Should all games in the FIFA World Cup and UEFA European Championships be available on free-to-air television?
This was the decision facing the European General Court (EGC) recently, when it was asked to determine whether the UK’s categorisation of those matches as “listed events” was compatible with European law. The EGC ruled that the tournaments should each be considered to be “single events” for the purposes of the “listed events” regime rather than a series of individual games and hence all matches should be made available on free-to-air television.
To put this in context, the UK (like other European territories) has the power to designate certain events which are of “major importance for society” as listed events, which must be made available on free-to-air television. Whilst most countries protect only games in those tournaments featuring their national teams, the UK and Belgium are the only territories currently reserving every single match in the entire tournament for their terrestrial channels.
Whilst we all like to be able to say that we’ve spotted the next African superstar or Eastern European wonder kid in an obscure group game, can it legitimately be claimed that matches such as Slovakia v Paraguay or Honduras v Switzerland are events of “major importance for society” in the UK?

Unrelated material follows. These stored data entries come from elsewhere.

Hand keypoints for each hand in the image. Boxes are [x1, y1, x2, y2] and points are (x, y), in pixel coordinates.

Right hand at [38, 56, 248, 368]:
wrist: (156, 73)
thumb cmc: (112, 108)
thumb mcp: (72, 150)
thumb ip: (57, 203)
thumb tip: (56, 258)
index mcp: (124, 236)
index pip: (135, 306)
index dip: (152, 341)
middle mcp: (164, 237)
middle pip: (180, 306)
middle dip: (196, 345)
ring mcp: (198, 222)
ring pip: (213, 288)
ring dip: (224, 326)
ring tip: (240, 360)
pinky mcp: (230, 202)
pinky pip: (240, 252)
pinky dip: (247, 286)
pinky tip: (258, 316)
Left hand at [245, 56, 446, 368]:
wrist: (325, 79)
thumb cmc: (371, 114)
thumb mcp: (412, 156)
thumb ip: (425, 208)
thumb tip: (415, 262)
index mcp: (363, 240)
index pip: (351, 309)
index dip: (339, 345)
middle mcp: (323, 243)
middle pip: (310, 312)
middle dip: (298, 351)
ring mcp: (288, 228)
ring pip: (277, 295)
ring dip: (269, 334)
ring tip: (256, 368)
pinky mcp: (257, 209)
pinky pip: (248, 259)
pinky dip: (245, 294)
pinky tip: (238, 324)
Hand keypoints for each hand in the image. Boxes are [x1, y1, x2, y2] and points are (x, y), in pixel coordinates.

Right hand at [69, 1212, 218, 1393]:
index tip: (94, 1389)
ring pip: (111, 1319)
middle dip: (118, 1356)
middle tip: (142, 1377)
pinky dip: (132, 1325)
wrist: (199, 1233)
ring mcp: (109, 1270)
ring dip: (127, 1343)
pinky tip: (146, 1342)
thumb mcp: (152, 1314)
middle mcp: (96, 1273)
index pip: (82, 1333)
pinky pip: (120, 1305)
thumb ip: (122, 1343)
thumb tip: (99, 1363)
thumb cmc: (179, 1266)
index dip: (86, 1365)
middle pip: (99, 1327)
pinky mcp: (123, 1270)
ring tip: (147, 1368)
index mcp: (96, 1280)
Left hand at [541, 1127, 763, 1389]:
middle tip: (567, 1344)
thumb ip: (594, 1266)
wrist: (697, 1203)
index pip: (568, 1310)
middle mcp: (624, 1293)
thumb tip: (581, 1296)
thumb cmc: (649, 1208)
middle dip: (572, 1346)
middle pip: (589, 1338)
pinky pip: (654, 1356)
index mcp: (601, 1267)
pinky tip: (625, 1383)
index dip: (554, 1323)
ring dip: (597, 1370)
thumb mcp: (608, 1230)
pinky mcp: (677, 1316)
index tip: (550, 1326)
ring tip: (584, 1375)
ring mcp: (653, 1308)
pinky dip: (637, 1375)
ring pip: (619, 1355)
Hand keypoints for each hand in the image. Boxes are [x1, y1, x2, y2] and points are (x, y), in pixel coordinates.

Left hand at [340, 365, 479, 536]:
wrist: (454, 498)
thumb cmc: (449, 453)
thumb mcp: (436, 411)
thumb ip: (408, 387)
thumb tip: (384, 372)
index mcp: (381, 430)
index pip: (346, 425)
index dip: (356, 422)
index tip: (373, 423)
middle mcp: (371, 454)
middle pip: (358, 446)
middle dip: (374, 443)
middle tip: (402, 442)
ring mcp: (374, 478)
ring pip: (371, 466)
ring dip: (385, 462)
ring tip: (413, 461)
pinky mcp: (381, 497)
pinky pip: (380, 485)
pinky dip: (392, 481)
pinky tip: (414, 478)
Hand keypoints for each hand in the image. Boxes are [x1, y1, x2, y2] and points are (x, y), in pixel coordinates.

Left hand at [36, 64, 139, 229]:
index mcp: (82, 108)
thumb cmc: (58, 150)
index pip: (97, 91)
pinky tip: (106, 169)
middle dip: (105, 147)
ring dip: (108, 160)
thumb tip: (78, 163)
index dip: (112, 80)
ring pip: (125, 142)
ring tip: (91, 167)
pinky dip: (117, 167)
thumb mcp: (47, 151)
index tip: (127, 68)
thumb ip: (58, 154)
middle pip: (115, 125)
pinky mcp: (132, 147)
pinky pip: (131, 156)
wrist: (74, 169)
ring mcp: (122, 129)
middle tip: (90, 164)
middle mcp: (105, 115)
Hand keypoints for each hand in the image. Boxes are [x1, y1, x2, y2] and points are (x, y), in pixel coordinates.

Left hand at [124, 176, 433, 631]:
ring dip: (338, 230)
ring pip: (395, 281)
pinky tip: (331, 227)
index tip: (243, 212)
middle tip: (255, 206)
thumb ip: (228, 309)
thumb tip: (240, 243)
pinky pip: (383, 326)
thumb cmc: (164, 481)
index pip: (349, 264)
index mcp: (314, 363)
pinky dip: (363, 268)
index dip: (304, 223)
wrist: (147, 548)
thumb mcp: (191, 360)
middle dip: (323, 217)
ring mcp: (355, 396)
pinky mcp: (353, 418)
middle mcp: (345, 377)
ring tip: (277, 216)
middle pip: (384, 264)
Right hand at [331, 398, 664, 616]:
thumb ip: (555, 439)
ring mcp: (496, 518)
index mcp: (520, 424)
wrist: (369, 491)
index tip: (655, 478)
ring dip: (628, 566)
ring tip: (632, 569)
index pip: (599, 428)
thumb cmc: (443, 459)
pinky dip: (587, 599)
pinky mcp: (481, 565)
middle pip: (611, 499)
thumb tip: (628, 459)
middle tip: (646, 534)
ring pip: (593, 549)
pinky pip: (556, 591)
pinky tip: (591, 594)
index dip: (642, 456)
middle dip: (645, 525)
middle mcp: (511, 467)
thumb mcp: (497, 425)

FIFA and UEFA believe that they are not, and that protecting games in this way means that they receive less revenue from the sale of TV rights packages than they would if those rights were sold in a competitive auction. They argue that the value of the rights is diminished because the two main UK territorial broadcasters (BBC and ITV) come to an arrangement to share the rights between them to broadcast the tournaments, rather than try and outbid each other for the total packages on offer.
One of the effects of this, according to FIFA and UEFA, is that they have less money to spend on grassroots football. This may be greeted with scepticism by those who accuse these governing bodies of doing anything but investing in this part of the game, but there is no doubt that this form of protectionism leads to less money being deposited in the “football pot”.
However, in endorsing the earlier decision of the European Commission, the position of the EGC that the FIFA World Cup and UEFA European Championships are each to be regarded as single events rather than individual matches is clear. This is also consistent with the approach favoured by the independent advisory panel (chaired by David Davies, the former chief executive of the FA) which reviewed the UK listed events regime in 2009.
It therefore seems unlikely that the Government will change this element of the list when they review its contents again in 2013, so we can all look forward to settling down to El Salvador v Guatemala on BBC1 during the 2014 World Cup.
Adam Leadercramer is a senior lawyer at onside law, a boutique law firm specialising in the sport and entertainment sectors. Adam regularly advises players, clubs, third party investors, agents and others involved in the football industry, and is a Millwall season ticket holder.